While other banks lent out more than they had on deposit, Standard Chartered has taken a different approach. Since the crisis started in August 2007, it put a greater emphasis on liquidity and offered incentives to boost customer deposits while, at the same time, reducing the maturity of its loan book.
Indeed, the consumer bank’s deposit book rose 21 per cent over the year but the need to pay more to attract deposits in the second half knocked between $30million and $40million from revenues in the final six months. But at Sands himself points out, it is currently better to strengthen long term liquidity at the expense of short term profits.
Standard Chartered was also very proactive in managing the credit risks of its loan book. The bank tightened underwriting standards and reduced unsecured exposures, and (importantly) turned away the business of more than 900 mid-market existing clients that it now deems too risky.
Today, its assets (or loans) are worth 75 per cent of its deposit book, down from 86 per cent a year earlier, which means that it has a healthy buffer for many eventualities. It also means that Standard Chartered can act as a lender to other banks, and its unique position allows it to charge hefty penal rates.
Admittedly, the bank surprised investors last November when it launched a £1.8 billion rights issue to boost capital reserves having previously declared its balance sheet was strong. But Standard Chartered did so not from a position of weakness. Its capital ratios were already strong, but investors were starting to reappraise the appropriate levels of capital for financial institutions. Similarly, with other banks and companies launching rights issues, the window to access investors would not be open long. As it was, 97 per cent of investors took up their rights to the share issue and Standard Chartered’s core Tier 1 capital ratio, a key measure of strength that indicates how much capital a bank has on its balance sheet relative to the size of its loan book, stood at 7.6 per cent at the end of 2008, up from 6.6 per cent a year earlier.
But there are some worrying aspects in Standard Chartered’s results. Profits from consumer banking halved in the second half of the year compared to the first six months as customer confidence declined, which suggests operating profit from that division barely grew over 2008. In wholesale banking, operating profits fell 15 per cent between the first and second half but still ended the year at $3 billion. The key now, according to Sands, is to deepen the relationship with corporate customers. Last year, income from the bank’s top 50 corporate clients rose 45 per cent, and he believes there is further potential growth particularly as many key competitors have now retreated from the marketplace. Income from wholesale banking during the first two months of 2009 is already ahead of last year.
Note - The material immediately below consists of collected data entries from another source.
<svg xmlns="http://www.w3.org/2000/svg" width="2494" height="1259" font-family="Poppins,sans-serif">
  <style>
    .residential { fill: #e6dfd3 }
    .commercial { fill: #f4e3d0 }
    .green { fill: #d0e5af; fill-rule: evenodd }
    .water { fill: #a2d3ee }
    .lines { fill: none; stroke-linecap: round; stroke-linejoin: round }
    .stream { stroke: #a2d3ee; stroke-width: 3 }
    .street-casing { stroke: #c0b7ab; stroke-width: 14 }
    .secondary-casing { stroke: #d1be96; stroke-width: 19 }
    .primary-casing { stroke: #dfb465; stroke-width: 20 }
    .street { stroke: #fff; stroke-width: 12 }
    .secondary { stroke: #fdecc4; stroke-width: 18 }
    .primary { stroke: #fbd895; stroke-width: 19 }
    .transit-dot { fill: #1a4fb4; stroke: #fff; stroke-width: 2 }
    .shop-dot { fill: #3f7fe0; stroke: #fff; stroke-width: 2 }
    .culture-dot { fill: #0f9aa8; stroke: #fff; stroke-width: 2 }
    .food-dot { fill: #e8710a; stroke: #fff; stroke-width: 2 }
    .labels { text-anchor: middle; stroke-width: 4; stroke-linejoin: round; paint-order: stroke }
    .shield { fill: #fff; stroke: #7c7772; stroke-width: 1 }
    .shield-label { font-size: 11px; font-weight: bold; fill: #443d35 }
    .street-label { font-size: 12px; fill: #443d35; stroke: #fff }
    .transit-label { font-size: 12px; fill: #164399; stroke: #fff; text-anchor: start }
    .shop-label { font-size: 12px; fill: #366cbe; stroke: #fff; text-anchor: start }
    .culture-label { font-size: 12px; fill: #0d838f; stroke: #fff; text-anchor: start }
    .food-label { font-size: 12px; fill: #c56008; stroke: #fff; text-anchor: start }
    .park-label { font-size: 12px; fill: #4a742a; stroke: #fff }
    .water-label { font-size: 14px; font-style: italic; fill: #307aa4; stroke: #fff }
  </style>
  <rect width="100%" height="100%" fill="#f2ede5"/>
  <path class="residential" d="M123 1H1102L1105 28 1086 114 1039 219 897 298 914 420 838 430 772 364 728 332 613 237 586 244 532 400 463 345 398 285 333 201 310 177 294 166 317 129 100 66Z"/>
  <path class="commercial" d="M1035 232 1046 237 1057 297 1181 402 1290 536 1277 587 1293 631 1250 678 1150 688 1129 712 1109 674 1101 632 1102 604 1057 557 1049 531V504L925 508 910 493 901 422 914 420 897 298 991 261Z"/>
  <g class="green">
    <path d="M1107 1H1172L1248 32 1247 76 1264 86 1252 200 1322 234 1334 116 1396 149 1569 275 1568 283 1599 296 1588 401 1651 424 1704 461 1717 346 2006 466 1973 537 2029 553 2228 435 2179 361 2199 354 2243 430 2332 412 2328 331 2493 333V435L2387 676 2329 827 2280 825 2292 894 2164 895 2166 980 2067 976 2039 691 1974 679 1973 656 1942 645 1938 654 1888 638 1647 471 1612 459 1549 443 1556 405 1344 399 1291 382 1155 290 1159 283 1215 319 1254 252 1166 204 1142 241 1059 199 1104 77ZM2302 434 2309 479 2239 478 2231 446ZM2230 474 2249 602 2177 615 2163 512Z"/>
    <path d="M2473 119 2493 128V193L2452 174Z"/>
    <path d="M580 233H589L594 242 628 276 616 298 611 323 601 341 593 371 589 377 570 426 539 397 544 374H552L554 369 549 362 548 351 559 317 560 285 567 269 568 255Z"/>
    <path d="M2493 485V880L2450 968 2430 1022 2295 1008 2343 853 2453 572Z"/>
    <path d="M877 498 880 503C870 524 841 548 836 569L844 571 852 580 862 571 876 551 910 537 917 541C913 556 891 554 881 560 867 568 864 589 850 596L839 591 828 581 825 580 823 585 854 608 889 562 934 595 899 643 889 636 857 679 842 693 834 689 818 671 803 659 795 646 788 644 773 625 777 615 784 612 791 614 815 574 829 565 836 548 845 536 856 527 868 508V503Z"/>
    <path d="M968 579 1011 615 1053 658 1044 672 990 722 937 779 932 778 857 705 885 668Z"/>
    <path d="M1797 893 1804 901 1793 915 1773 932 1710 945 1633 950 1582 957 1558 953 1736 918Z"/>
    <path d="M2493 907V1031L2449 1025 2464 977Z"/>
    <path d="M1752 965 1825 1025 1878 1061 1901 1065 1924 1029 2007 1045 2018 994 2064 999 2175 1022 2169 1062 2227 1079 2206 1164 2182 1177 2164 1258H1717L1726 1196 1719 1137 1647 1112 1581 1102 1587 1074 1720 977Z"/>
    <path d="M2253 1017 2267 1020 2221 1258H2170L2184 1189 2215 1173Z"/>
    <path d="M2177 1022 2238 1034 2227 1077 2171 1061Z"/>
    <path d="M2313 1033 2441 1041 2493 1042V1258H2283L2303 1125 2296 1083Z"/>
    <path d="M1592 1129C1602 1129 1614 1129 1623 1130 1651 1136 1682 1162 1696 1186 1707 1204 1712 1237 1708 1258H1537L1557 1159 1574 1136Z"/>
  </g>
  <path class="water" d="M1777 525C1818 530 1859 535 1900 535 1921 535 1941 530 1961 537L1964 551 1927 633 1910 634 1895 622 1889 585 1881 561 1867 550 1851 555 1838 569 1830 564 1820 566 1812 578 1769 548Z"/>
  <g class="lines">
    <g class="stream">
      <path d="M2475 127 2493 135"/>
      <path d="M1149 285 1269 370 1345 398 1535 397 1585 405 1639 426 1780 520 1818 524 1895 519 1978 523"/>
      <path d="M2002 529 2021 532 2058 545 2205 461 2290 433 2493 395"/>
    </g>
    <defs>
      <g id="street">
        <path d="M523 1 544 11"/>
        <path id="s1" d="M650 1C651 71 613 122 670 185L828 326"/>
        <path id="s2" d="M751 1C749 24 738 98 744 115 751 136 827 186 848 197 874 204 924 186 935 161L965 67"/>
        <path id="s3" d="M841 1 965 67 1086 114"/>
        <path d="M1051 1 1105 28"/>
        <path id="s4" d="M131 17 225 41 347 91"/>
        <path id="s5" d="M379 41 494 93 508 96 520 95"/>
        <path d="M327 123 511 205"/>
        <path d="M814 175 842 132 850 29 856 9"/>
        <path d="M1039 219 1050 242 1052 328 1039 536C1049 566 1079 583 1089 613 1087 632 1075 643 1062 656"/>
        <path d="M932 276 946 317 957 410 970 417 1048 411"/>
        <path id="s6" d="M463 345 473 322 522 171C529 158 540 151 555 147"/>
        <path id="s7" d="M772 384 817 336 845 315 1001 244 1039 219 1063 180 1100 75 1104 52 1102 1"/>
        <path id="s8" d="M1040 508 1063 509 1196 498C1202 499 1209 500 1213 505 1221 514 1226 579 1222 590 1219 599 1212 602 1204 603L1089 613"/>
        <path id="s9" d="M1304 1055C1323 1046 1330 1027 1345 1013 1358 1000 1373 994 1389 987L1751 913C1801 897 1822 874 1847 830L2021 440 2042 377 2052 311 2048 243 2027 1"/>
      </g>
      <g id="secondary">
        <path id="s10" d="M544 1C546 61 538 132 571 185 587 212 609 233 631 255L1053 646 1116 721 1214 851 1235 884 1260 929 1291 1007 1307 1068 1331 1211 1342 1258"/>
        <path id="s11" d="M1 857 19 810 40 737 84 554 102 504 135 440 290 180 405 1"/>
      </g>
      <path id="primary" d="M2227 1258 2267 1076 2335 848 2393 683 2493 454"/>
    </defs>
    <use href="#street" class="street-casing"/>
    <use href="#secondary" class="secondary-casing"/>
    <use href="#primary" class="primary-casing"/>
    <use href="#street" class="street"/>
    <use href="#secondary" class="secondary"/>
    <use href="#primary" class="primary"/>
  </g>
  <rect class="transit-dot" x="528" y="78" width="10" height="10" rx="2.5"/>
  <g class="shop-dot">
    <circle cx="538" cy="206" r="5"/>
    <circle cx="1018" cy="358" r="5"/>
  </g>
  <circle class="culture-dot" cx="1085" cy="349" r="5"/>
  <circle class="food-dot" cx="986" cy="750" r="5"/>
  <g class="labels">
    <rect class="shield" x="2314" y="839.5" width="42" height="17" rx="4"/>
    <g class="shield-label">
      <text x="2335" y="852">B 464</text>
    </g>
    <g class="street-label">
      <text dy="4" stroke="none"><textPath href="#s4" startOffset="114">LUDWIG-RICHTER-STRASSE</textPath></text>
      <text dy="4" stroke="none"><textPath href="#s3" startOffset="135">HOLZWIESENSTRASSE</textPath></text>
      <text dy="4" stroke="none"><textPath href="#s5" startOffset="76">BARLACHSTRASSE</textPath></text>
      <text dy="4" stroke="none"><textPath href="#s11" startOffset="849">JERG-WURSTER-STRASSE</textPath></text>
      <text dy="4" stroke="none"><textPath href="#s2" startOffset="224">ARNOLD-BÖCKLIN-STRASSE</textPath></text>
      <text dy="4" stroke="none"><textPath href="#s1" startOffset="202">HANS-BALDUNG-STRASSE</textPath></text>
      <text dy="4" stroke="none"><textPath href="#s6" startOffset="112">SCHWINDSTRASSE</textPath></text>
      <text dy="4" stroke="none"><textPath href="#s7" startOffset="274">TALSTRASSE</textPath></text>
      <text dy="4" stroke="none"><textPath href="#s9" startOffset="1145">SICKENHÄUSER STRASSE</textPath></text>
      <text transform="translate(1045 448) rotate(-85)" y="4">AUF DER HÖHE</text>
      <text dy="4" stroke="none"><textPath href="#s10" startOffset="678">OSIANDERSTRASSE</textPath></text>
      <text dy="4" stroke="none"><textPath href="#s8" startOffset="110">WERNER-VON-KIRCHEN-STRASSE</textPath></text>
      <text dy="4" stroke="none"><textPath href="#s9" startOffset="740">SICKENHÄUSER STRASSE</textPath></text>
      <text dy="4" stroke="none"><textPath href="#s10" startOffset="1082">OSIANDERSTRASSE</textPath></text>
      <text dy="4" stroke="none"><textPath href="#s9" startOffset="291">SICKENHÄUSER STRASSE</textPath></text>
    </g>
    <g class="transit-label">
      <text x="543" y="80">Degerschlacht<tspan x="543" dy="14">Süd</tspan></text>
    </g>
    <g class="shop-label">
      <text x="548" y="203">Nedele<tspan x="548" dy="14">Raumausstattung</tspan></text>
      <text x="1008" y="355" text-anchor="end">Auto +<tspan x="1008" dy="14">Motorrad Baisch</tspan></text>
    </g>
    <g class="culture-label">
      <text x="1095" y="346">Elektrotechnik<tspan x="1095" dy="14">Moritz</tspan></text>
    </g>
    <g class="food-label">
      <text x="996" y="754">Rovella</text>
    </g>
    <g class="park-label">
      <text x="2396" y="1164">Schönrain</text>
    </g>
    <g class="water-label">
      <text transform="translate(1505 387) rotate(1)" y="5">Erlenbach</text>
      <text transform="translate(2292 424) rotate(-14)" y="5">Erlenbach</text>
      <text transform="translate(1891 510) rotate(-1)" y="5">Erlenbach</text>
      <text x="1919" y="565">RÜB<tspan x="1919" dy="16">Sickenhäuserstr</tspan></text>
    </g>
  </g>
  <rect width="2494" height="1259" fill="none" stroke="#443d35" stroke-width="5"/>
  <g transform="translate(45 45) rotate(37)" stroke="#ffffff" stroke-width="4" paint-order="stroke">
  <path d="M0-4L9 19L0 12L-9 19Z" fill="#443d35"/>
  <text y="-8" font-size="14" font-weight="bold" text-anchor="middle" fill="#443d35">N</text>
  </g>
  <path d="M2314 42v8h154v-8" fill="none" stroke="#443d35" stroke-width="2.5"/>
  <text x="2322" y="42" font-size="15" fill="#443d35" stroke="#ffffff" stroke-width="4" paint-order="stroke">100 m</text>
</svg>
Despite these negative factors, Richard Hunter, head of UK equities at Hargreaves Lansdown, points out Standard Chartered is now the best performing UK bank. ‘The bank has cited its Asian strategy, staying with banking basics and being open to business, as strands for its success. It does nonetheless realise that the slowdown of Asian economies will continue to present challenges, although not perhaps to the extend of the developed western world,’ he says.